One side wants Americans to feel the pain of other Americans:
Bill Clinton:
Middle-class and low-income Americans are hurting, with incomes declining, job losses, poverty, and inequality rising, mortgage foreclosures and credit card debt increasing, health care coverage disappearing, and a very big spike in the cost of food, utilities, and gasoline.
Joe Biden:
Like millions of Americans, they’re asking questions as ordinary as they are profound, questions they never, ever thought they’d have to ask themselves. Should Mom move in with us, now that Dad’s gone? Fifty, sixty, seventy dollars just fill up the gas tank — how in God’s name, with winter coming, how are we going to heat the home? Another year, no raise; did you hear — did you hear, they may be cutting our health care at the company? Now, we owe more money on our home than our home is worth. How in God’s name are we going to send the kids to college? How are we going to retire?
Hillary:
Were you in it for that mom struggling with cancer while raising her kids? Were you in it for that young boy and his mom surviving on the minimum wage? Were you in it for all the people in this country who feel invisible?.
Obama:
We have more work to do…more work to do, for the workers I met in Galesburg, Illinois, who are losing their union jobs at the Maytag plant that’s moving to Mexico, and now they’re having to compete with their own children for jobs that pay 7 bucks an hour; more to do for the father I met who was losing his job and chocking back the tears wondering how he would pay $4,500 a months for the drugs his son needs without the health benefits that he counted on; more to do for the young woman in East St.
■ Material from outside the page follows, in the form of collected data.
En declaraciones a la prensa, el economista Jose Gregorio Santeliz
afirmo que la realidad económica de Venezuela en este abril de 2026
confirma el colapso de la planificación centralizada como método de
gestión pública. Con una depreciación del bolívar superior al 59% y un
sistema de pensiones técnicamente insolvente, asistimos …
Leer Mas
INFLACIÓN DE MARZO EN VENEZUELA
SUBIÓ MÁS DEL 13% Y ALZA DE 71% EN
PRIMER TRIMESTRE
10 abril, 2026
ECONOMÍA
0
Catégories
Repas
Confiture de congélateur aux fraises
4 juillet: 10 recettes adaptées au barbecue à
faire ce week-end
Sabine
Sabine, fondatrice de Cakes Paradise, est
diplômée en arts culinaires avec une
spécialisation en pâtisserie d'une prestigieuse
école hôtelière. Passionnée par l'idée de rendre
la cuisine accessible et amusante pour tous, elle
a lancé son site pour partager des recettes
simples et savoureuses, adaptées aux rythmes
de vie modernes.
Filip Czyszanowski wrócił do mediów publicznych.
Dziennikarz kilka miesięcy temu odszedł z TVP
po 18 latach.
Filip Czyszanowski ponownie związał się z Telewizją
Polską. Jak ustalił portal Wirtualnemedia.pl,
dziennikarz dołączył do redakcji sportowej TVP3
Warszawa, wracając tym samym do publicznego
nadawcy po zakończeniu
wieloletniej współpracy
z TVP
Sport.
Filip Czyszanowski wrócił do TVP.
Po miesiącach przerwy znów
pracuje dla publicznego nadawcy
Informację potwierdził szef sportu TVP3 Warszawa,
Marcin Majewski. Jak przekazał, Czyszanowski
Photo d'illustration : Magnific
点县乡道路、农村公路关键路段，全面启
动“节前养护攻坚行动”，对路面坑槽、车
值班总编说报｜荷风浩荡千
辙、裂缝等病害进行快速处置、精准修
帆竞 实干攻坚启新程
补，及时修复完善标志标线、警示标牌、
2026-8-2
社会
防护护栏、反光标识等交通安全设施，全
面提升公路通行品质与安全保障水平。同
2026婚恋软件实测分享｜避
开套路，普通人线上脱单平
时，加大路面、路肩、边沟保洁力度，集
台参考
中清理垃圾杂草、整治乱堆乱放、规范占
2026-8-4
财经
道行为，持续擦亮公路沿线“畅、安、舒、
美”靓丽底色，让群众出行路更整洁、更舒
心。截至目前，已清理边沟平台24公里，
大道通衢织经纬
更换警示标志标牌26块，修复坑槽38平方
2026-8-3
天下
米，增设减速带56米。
Louis, and thousands more like her who have the grades, have the drive, have the will, but doesn’t have the money to go to college.
The other side wants Americans to feel John MacCain’s pain as a POW in Vietnam:
John MacCain:
I found myself falling…with two broken arms, a broken leg, and an angry crowd waiting to greet me. I was dumped in a dark cell, and left to die. I didn’t feel so tough anymore…A lot of prisoners had it worse than I did. I’d been mistreated before, but not as badly as others. I always liked to strut a little after I’d been roughed up to show the other guys I was tough enough to take it. But after I turned down their offer, they worked me over harder than they ever had before. For a long time. And they broke me.
Thompson:
The guards cracked ribs, broke teeth off at their gums. They cinched a rope around his arms and painfully drew back his shoulders. Over four days, every two to three hours, the beatings resumed. During one especially fierce beating, he fell, again breaking his arm.
Sarah Palin:
I accept the privilege of serving with a man who has come through much harder missions … and met far graver challenges … and knows how tough fights are won.
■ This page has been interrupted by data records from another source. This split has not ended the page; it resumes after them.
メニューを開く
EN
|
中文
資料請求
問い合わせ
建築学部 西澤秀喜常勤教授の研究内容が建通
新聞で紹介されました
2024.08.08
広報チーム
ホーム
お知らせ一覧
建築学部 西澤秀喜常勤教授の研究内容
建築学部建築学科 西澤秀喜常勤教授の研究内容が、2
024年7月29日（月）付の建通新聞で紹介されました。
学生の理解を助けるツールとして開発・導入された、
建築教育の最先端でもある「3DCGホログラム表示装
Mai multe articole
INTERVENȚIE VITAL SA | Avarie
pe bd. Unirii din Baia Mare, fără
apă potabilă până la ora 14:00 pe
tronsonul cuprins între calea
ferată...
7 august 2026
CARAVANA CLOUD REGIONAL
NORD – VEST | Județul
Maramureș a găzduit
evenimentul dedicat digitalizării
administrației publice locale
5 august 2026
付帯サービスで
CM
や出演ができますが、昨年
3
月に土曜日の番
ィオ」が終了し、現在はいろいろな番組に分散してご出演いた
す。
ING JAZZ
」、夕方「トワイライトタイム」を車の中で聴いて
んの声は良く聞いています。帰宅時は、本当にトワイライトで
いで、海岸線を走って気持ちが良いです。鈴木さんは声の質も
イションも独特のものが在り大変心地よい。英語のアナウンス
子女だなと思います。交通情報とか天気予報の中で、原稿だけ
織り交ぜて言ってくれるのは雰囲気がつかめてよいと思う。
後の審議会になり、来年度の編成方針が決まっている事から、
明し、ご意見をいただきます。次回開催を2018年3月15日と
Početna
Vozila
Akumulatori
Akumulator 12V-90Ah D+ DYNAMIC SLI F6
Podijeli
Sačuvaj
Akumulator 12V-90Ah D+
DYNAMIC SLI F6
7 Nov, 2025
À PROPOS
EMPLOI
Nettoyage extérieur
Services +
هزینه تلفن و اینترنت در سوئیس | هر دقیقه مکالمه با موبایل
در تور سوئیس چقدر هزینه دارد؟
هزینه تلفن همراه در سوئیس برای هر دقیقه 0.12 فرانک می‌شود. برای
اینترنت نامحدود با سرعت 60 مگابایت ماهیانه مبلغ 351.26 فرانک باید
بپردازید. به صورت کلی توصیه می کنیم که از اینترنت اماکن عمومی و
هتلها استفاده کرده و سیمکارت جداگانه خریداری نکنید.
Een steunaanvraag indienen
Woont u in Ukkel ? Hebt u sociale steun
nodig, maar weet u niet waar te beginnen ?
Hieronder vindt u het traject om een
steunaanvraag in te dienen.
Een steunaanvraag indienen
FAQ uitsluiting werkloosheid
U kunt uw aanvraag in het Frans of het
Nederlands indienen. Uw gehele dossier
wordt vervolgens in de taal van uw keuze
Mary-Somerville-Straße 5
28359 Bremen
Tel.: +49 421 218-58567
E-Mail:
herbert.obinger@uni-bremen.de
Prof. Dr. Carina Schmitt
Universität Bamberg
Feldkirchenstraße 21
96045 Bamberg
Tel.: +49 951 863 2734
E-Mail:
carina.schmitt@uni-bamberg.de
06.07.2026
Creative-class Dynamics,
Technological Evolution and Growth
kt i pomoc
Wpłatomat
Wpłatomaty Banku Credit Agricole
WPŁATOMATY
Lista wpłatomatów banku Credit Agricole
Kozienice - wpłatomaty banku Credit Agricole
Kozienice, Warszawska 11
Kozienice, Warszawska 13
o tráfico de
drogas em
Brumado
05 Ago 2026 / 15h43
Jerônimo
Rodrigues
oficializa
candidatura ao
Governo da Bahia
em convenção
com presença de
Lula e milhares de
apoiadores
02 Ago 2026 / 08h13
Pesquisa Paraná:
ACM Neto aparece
It sounds as if all they have to go on (besides attacks on Obama’s patriotism, etc.) is his past as a POW/Hero.
If that’s the case a fellow POW of MacCain could shed some more light on those qualifications:
I…believe that having been a POW is no special qualification for being President of the United States. The two jobs are not the same, and POW experience is not, in my opinion, something I would look for in a presidential candidate.
…I can verify that John has an infamous reputation for being a hot head. He has a quick and explosive temper that many have experienced first hand. Folks, quite honestly that is not the finger I want next to that red button.